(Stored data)
[Start of section]

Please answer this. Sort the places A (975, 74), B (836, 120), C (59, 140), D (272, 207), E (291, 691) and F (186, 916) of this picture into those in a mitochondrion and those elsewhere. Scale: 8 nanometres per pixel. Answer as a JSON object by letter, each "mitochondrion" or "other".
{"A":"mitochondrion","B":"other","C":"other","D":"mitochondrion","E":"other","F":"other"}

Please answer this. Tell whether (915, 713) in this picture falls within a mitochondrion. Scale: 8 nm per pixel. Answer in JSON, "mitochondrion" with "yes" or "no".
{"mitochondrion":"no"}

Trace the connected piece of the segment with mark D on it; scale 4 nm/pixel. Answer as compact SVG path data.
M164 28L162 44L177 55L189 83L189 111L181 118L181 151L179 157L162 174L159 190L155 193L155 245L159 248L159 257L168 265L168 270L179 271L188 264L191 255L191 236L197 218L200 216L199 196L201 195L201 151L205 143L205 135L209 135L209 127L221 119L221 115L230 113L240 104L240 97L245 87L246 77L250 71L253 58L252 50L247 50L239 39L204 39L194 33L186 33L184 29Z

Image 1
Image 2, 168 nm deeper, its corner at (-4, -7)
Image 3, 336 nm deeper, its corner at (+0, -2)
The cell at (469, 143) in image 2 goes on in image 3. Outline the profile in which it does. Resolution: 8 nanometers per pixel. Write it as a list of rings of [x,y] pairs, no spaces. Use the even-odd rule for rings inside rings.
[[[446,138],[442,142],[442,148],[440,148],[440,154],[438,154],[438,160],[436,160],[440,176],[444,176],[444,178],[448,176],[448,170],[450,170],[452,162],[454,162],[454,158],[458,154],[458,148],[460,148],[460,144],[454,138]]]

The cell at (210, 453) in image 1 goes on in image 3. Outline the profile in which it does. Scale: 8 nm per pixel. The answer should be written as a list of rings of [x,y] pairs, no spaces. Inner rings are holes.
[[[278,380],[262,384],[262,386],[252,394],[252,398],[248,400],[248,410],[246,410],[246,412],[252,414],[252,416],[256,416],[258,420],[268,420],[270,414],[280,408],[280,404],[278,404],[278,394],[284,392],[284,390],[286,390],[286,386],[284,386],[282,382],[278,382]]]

[End of section]

[What the task asks]
Exactly reproduce the lines that run from the line with "Trace the connected" through the last line of the records, inclusive.

[Exercise answer]
Trace the connected piece of the segment with mark D on it; scale 4 nm/pixel. Answer as compact SVG path data.
M164 28L162 44L177 55L189 83L189 111L181 118L181 151L179 157L162 174L159 190L155 193L155 245L159 248L159 257L168 265L168 270L179 271L188 264L191 255L191 236L197 218L200 216L199 196L201 195L201 151L205 143L205 135L209 135L209 127L221 119L221 115L230 113L240 104L240 97L245 87L246 77L250 71L253 58L252 50L247 50L239 39L204 39L194 33L186 33L184 29Z

Image 1
Image 2, 168 nm deeper, its corner at (-4, -7)
Image 3, 336 nm deeper, its corner at (+0, -2)
The cell at (469, 143) in image 2 goes on in image 3. Outline the profile in which it does. Resolution: 8 nanometers per pixel. Write it as a list of rings of [x,y] pairs, no spaces. Use the even-odd rule for rings inside rings.
[[[446,138],[442,142],[442,148],[440,148],[440,154],[438,154],[438,160],[436,160],[440,176],[444,176],[444,178],[448,176],[448,170],[450,170],[452,162],[454,162],[454,158],[458,154],[458,148],[460,148],[460,144],[454,138]]]

The cell at (210, 453) in image 1 goes on in image 3. Outline the profile in which it does. Scale: 8 nm per pixel. The answer should be written as a list of rings of [x,y] pairs, no spaces. Inner rings are holes.
[[[278,380],[262,384],[262,386],[252,394],[252,398],[248,400],[248,410],[246,410],[246,412],[252,414],[252,416],[256,416],[258,420],[268,420],[270,414],[280,408],[280,404],[278,404],[278,394],[284,392],[284,390],[286,390],[286,386],[284,386],[282,382],[278,382]]]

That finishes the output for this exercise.